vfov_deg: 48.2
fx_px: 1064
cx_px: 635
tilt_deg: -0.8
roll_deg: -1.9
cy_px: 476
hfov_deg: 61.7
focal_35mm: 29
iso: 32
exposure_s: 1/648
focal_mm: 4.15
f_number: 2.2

++++++++++

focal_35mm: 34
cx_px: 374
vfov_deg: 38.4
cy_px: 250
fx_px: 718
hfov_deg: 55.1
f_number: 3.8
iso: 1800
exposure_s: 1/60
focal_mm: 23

++++++++++

#### What to do
Would you print exactly and only the lines of the material above that run from the line with "hfov_deg: 61.7" through the line with "f_number: 2.2", both included?

#### Result
hfov_deg: 61.7
focal_35mm: 29
iso: 32
exposure_s: 1/648
focal_mm: 4.15
f_number: 2.2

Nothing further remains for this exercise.